There is a definite leak from the coachroof that is running down over the aft port window. I will have to drop the headling panel and coat the back with some talcum powder if I cannot spot the point of water ingress. I suspect it is either a deck fitting or one of the wood trims, or might even be the hatch box not coping with so much rain or the cable entry point for the solar panel. Will advise what I find.

During the week I took delivery of the new Ebaspacher D4. I was advised to replace the existing ducting, electric loom, control box and exhaust (but not the exhaust outlet. Doing all this work meant I might as well increase the system to include a vent in the forward cabin for extra comfort. As the weather is looking horrible for this weekend I think I shall spend a day getting the bulk of the ducting and electrics fitted. The main unit will have to wait as it is fitted in the transom and access is only from the sail locker in the cockpit.

The transom is currently painted red and I have decided to try paint stripper to remove the bulk of it, with a tape stopping the stripping gel running onto the straight gel. Then a course and fine compounding should bring it back to original gel coat, ir this does not work then I shall paint the transom. The first dry day I get I shall start componding the topsides as I want to see the real colour of the faded gel.

Quite a few club members have stopped for a chat as they are impressed with the progress so far. A few do not think I will get it all finished in time to launch by mid April. My biggest problem is the rain and cold stopping me working outside on the weekends I can get there.

Feb 23 2014 Three weeks on and I thought I would post an update.

The Gori propeller has arrived but will not be fitted until just before launching. The headlining panel has been dropped but no point of water ingress could be seen, so I suspect it was an overload on the hatch.

The boot top has been removed, the final antifouling on the turn of the hull to the keel scrapped off, skin fittings were cleaned externally, and the gap around the rudder was finally cleaned.

A section of the keel was sanded and treated with Fertan, but the disc sander became clogged quicly and I did not have enough disks to continue. More disks on order. The keel will be treated twice with Fertan and then at least 5 coats of Primocon before the antifouling.

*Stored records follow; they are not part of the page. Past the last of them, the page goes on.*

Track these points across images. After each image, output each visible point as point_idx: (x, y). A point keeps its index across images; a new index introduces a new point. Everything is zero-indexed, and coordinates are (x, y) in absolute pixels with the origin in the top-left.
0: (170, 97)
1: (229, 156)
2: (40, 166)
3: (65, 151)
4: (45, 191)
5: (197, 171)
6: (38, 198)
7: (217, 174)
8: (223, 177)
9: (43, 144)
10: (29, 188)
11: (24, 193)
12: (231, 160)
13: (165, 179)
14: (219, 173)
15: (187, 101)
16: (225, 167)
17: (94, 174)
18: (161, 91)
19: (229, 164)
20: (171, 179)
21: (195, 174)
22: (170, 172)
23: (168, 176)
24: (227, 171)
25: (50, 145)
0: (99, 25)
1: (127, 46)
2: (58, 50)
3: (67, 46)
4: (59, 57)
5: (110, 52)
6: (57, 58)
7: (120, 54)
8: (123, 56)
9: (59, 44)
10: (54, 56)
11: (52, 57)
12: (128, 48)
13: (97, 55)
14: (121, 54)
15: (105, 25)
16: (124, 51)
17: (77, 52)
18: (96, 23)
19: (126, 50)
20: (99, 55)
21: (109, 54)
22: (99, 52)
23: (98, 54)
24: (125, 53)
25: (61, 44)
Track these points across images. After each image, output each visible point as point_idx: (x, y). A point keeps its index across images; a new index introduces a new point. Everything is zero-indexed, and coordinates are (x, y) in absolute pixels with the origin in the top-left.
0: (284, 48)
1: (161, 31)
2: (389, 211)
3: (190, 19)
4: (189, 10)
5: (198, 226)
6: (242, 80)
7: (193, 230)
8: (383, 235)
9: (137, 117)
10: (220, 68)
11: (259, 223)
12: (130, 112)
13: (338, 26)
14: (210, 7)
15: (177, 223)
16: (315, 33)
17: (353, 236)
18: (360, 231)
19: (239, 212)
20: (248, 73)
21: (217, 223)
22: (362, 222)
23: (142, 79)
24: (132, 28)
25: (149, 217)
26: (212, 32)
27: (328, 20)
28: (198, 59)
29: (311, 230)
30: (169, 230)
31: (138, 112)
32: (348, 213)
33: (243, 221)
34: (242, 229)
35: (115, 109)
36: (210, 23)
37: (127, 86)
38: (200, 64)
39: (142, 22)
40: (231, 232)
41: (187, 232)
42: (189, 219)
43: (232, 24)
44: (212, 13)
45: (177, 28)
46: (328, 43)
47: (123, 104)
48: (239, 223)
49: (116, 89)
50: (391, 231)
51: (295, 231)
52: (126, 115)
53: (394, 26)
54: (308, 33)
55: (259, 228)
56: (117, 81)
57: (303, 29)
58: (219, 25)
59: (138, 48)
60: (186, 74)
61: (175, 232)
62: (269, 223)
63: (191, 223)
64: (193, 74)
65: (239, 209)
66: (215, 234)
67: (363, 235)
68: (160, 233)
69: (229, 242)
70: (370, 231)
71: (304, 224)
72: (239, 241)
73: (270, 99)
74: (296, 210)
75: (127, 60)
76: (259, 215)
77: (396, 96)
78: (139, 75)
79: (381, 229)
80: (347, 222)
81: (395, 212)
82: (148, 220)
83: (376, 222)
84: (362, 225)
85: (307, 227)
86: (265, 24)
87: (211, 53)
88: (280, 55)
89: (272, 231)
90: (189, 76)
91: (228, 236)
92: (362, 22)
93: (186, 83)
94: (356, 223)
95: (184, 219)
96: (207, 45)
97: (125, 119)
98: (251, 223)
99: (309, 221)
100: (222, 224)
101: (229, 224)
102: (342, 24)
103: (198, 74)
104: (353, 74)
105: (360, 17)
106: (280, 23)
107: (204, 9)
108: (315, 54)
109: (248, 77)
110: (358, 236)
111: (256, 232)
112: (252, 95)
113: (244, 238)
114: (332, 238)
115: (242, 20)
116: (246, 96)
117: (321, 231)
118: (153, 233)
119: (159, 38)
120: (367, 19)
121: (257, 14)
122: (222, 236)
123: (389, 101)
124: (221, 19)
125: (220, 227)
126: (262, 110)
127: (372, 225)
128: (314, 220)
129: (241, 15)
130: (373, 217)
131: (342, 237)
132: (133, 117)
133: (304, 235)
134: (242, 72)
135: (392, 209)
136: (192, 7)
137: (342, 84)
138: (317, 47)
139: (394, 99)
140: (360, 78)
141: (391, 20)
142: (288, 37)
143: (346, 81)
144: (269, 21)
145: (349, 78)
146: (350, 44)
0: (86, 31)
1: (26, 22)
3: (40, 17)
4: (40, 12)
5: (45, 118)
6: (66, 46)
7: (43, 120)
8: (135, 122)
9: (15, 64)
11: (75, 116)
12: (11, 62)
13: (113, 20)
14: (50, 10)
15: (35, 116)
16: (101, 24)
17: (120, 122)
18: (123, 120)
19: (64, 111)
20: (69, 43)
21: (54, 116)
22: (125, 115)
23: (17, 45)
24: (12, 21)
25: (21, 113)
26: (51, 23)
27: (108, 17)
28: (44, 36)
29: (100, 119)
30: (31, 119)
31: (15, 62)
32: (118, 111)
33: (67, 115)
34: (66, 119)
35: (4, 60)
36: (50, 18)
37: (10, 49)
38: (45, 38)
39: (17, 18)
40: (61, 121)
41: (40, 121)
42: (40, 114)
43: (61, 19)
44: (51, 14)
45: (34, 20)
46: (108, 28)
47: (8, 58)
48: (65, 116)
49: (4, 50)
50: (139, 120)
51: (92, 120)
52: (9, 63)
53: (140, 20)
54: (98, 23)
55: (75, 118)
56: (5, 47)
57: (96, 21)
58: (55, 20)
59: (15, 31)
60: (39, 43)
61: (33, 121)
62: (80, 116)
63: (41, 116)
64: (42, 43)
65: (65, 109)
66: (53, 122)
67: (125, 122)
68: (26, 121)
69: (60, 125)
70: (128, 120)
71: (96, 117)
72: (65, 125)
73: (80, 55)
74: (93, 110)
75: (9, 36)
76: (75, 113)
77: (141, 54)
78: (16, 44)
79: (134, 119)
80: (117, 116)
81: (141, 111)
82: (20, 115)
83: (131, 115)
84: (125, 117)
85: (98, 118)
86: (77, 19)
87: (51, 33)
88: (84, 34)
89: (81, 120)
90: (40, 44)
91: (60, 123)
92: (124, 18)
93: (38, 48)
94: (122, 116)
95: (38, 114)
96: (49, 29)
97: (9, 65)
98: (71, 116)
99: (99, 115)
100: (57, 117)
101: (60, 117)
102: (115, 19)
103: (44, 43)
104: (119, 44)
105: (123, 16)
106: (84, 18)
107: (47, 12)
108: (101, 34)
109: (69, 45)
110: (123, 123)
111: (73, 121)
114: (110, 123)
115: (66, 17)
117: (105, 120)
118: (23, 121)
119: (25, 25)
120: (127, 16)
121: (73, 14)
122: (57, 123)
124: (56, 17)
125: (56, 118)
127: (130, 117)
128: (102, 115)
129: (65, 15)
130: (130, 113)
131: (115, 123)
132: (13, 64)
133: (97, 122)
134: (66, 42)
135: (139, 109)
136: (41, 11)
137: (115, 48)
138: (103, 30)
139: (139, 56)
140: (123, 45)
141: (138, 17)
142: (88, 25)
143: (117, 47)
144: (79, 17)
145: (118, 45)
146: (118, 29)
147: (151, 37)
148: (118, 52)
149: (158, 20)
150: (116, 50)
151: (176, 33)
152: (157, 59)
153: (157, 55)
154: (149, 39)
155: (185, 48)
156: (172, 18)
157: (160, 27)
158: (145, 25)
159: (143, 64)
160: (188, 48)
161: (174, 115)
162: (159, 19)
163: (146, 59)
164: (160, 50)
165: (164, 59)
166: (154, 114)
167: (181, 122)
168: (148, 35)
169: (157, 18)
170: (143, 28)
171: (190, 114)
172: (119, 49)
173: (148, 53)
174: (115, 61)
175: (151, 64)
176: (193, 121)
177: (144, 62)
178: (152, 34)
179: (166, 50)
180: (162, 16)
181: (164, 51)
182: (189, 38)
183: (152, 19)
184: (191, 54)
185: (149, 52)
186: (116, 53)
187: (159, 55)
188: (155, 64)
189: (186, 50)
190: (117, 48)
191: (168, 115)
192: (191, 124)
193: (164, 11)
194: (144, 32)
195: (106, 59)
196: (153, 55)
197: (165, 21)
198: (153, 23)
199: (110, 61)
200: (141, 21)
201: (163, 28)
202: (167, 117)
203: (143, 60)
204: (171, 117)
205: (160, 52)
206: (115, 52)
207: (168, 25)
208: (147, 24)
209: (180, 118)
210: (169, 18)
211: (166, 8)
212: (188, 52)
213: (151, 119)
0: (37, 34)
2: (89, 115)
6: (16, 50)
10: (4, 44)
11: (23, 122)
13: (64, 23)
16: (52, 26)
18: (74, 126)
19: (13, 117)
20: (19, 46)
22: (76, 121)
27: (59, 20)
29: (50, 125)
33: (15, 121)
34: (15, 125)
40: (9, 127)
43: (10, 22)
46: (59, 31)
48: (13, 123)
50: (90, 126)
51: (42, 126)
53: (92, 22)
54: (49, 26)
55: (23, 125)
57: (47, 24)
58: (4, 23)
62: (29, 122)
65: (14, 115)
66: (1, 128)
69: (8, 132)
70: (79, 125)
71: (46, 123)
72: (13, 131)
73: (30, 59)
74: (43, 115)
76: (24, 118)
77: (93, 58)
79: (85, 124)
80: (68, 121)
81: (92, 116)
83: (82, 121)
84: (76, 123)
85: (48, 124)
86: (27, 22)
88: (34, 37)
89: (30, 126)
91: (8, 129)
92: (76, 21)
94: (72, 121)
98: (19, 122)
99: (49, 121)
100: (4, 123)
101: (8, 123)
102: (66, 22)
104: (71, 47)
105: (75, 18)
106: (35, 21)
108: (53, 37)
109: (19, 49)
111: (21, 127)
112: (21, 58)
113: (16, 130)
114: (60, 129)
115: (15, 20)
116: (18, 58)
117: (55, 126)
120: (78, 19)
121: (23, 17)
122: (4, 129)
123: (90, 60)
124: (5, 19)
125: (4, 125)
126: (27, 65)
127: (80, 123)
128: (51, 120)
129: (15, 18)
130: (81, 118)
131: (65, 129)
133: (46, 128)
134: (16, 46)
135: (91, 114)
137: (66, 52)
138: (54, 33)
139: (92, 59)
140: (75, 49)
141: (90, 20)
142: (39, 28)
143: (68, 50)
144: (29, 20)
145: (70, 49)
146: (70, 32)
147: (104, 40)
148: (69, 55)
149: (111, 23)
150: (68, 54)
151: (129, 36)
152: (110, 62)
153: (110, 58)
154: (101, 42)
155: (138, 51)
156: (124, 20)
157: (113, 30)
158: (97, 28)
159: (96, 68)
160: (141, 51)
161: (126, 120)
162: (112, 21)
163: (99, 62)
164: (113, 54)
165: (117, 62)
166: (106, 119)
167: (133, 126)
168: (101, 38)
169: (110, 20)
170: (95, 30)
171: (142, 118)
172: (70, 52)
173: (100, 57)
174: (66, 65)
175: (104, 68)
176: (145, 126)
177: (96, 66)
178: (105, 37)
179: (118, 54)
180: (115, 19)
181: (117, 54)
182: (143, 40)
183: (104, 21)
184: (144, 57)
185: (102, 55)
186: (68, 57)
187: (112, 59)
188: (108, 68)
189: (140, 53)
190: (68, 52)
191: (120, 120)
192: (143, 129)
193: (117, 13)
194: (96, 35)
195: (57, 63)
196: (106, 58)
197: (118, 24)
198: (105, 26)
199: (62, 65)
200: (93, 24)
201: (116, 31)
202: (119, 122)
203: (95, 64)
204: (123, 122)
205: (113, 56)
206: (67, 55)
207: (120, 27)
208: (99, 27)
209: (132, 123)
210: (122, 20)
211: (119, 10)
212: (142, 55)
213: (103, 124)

A section of the painted transom was covered with paint stripper, but it hardly touched it. So I decided to try sanding it with a disk sander. Careful slow sanding cut through the 5 different reds (multiple coats) and sometimes white or navy sign writing. I tried to leave the final red for a finer sanding grade on a Fein multitool. The Fein worked well using a circular pad and a triangular pad and the transom is now almost completely white. A finer grade of paper will now be used before I start compounding.

The red style line had paint removed when the vinyl lines were removed and this has now been sanded smooth through the 3 colours of red. Feeling for any rough edges should make the surface perfect once the first coat of Pre-Kote has been lightly cut back. I did read that Pre-Kote should be left for 2 weeks before the Toplac is applied.

The final sanding of the underwater profile have been tested ready for the epoxy coating. First the boot top will be cut back with the Fein, then the topsides are going to be compounded and polished, and the varnish of the rubbing strake will be rubbed down and varnished, and the keel prepared. This means all these processes can be done in the minimum number of days. The sanding for the epoxy will then go ahead, immediately by it's application.

If there are any wet days I have the seacocks to service, the new stern gland to fit (but might leave till next winter) and the Ebersparcher hose to replace. The batteries are now being charged, even though they have been topped up with the solar panel, I leave nothing to chance.


Despite the generally wet weather this winter, I have had many fine sunny days working outside at the weekends.